**EXCERPTED TEXT:**
·····

Title: A brief guide to Jena Eyeball

This document is a work-in-progress; refer to the
[manual](eyeball-manual.html) for details when this page doesn't help.

So you've got Eyeball installed and you've run it on one of your
files, and Eyeball doesn't like it. You're not sure why, or what to
do about it. Here's what's going on.

Eyeball inspects your model against a set of *schemas*. The default
set of schemas includes RDF, RDFS, the XSD datatypes, and any
models your model imports: you can add additional schemas from the
command line or configuration file. Eyeball uses those schemas to
work out what URIs count as "declared" in advance. It also checks
URIs and literals for syntactic correctness and name space prefixes
for being "sensible". Let's look at some of the messages you can
get.

## Unknown predicate reports

You'll probably find several messages like this:
    predicate not declared in any schema: somePredicateURI

Eyeball treats the imported models, and (independently) the
specified schemas, as single OntModels, and extracts those
OntModels' properties. It includes the RDF and RDFS schemas.
Anything used as a predicate that isn't one of those properties is
reported.

If you're using OWL, you can silence the "undeclared property"

·····

**WORK REQUEST 1:**
Translate this sentence from the Eyeball guide into Spanish: "Eyeball uses those schemas to work out what URIs count as "declared" in advance."
**WORK REQUEST 2:**
Pick up the Eyeball guide where it stops and keep writing it.

·····

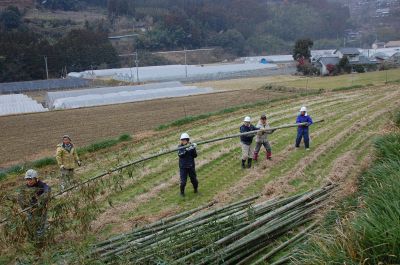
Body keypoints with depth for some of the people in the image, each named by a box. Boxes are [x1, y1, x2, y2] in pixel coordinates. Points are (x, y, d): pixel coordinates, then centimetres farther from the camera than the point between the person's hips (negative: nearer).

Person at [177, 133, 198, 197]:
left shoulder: (191, 146, -1)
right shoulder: (180, 147, -4)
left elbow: (195, 156, -6)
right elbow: (180, 155, -21)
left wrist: (193, 149, -23)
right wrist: (186, 150, -35)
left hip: (191, 166, 2)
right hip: (183, 167, -1)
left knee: (194, 179, 7)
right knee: (183, 181, -5)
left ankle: (196, 189, 33)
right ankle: (182, 192, 17)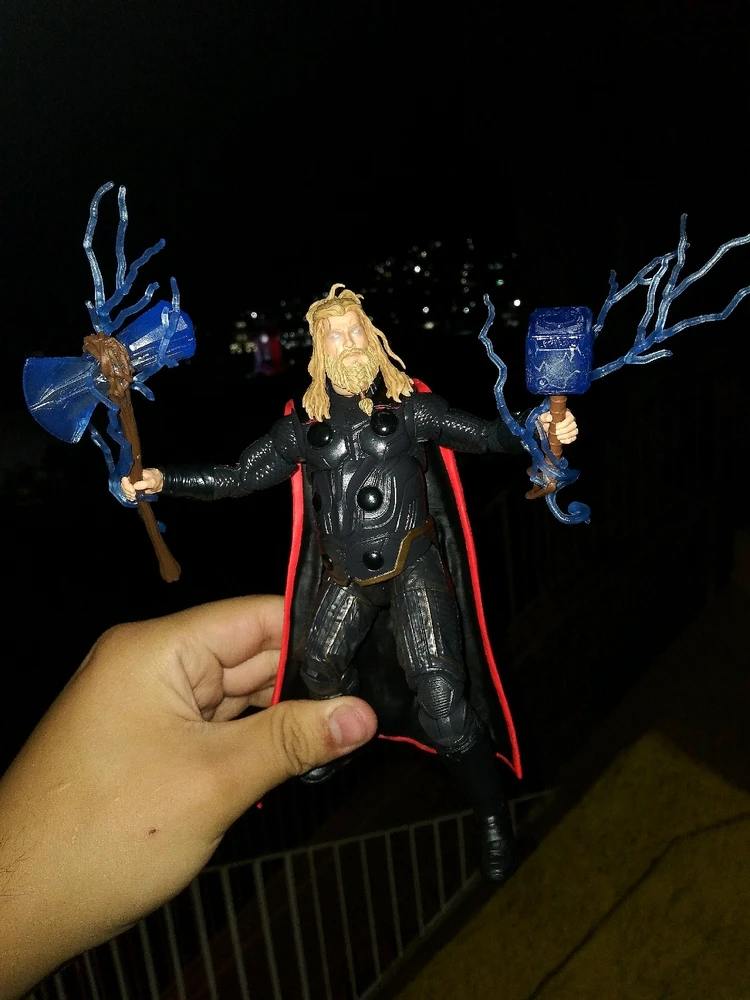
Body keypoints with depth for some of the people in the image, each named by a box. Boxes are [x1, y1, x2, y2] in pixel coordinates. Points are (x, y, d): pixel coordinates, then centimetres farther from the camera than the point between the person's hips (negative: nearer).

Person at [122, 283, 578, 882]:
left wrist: (538, 430, -26)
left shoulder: (410, 406, -3)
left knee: (439, 695, -13)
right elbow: (241, 477, 4)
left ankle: (492, 815, 8)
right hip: (347, 577, 4)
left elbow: (485, 435, -7)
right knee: (317, 671, 20)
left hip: (412, 567, -4)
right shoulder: (304, 425, 2)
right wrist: (163, 481, -5)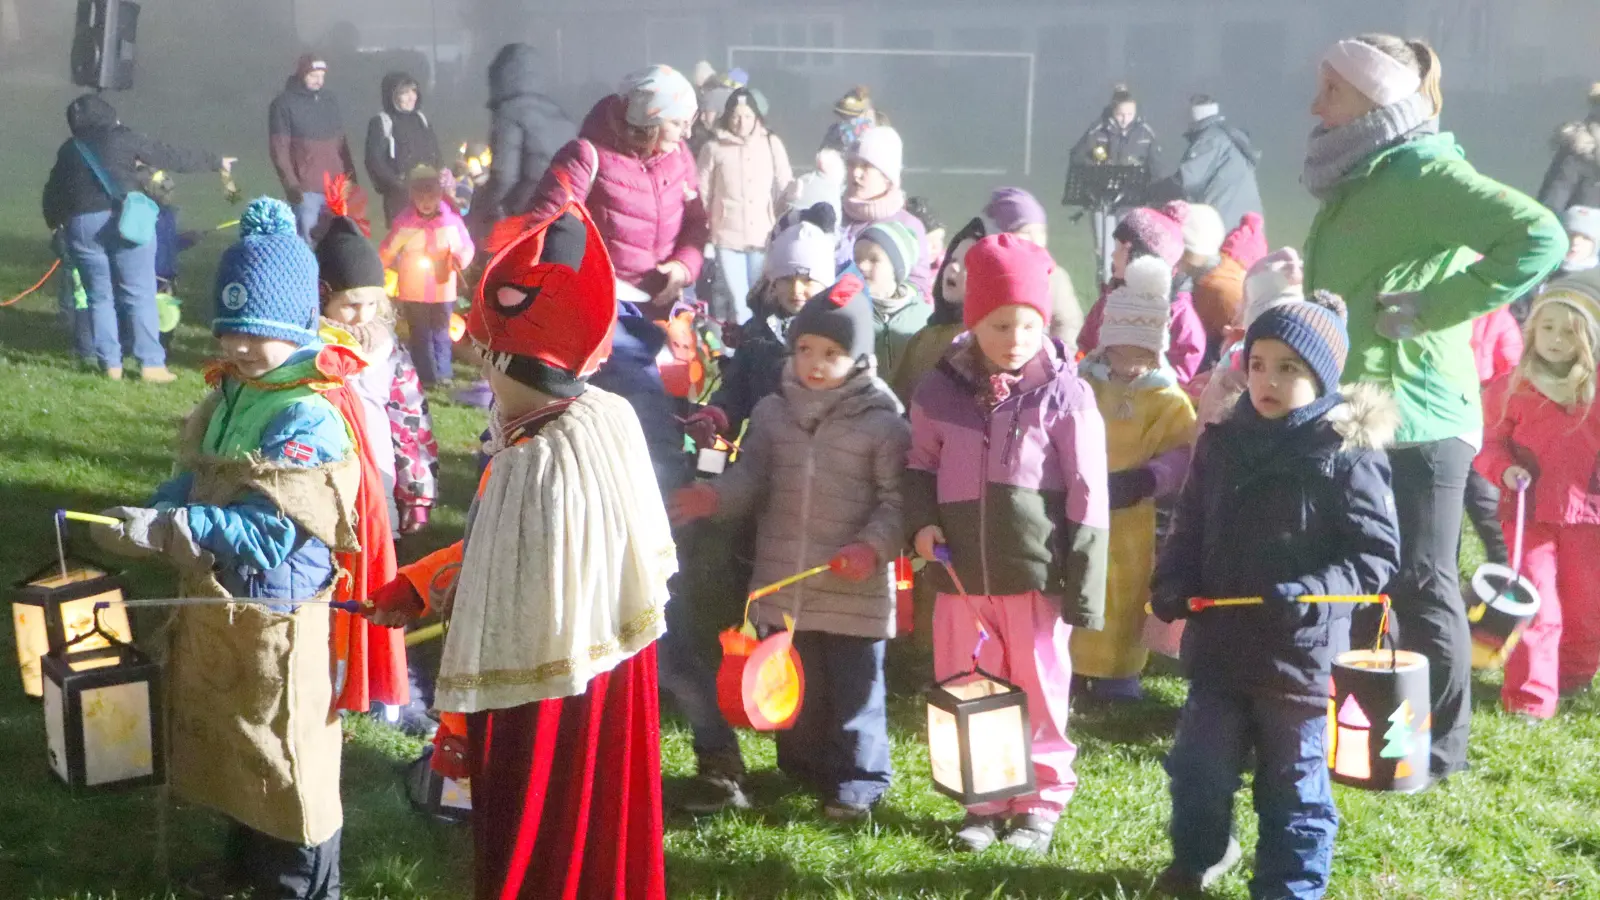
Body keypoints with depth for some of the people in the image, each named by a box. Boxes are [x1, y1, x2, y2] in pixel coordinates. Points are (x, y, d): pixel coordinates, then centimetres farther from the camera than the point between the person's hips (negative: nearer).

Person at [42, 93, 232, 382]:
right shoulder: (123, 138, 3)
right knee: (140, 295, 0)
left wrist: (55, 223, 38)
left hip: (82, 225, 3)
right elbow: (171, 157, 6)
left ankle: (110, 363, 8)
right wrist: (215, 163, 15)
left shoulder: (69, 150, 14)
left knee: (100, 297, 11)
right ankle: (151, 363, -3)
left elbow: (53, 192, 21)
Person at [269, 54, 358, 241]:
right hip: (305, 188, -5)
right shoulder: (283, 104, -3)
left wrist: (351, 175, 15)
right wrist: (291, 184, -14)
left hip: (335, 186, 5)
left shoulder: (330, 100, 13)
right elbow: (279, 149, -6)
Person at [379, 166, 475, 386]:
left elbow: (466, 246, -2)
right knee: (420, 335, 8)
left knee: (441, 334, 13)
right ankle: (426, 376, 14)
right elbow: (387, 252, 0)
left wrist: (460, 258, -23)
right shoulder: (404, 220, -8)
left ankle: (442, 374, 24)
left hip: (443, 290, 1)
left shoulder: (451, 219, -8)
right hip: (413, 292, -1)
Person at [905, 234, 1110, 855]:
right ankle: (985, 802, 28)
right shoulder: (941, 391, 2)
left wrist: (1084, 590, -7)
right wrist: (921, 521, -3)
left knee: (1039, 695, 6)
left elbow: (1087, 500, -5)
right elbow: (920, 466, 17)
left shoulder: (1064, 393, -6)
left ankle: (1041, 803, 24)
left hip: (1036, 575, -3)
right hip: (960, 574, 3)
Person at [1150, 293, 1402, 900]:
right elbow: (1190, 530, 12)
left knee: (1293, 783, 9)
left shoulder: (1348, 452, -11)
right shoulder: (1223, 441, 3)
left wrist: (1314, 593, -26)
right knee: (1198, 768, 18)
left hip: (1300, 652, -5)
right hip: (1218, 641, 5)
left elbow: (1376, 554, -12)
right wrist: (1172, 582, -5)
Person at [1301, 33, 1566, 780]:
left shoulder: (1425, 171, -14)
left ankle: (1439, 746, 13)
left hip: (1414, 417, -9)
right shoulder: (1354, 178, 14)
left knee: (1419, 585, 0)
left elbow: (1539, 237, -23)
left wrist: (1436, 308, -22)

·····

**EXERCISE ANSWER 1:**
Eyeball usa esos esquemas para determinar de antemano qué URI cuentan como «declaradas».

**EXERCISE ANSWER 2:**
messages about OWL properties by adding to your Eyeball command
line the option:
    -assume owl

Eyeball will read the OWL schema (it has a copy stashed away in the
*mirror* directory) and add the declared properties to its known
list. This works for any filename or URL you like, so long as
there's RDF there and it has a suitable file suffix - *.n3* for N3
or *.rdf* or *.owl* for RDF/XML - and for the built-in names *dc*
(basic Dublin Core), *dcterms* (Dublin Core terms) and *dc-all*
(both). So you can construct your own schemas, which declare your
own domain-specific property declarations, and invoke Eyeball with

    -assume owl *mySchemaFile.n3* *otherSchemaFile.rdf*

You can give short names (like **dc** and **rdfs**) to your own
schemas, or collections of schemas, using an Eyeball *config file*,
but you'll have to see the [manual](eyeball-manual.html) to find out how.

## Unknown class reports

You may see messages like this:

    class not declared in any schema: someClassURI

Having read the previous section, you can probably work out what's
going on: Eyeball reads the schemas (and imports) and extracts the
declared OntClasses. Then anything used as a class that isn't one
of those declared classes is reported..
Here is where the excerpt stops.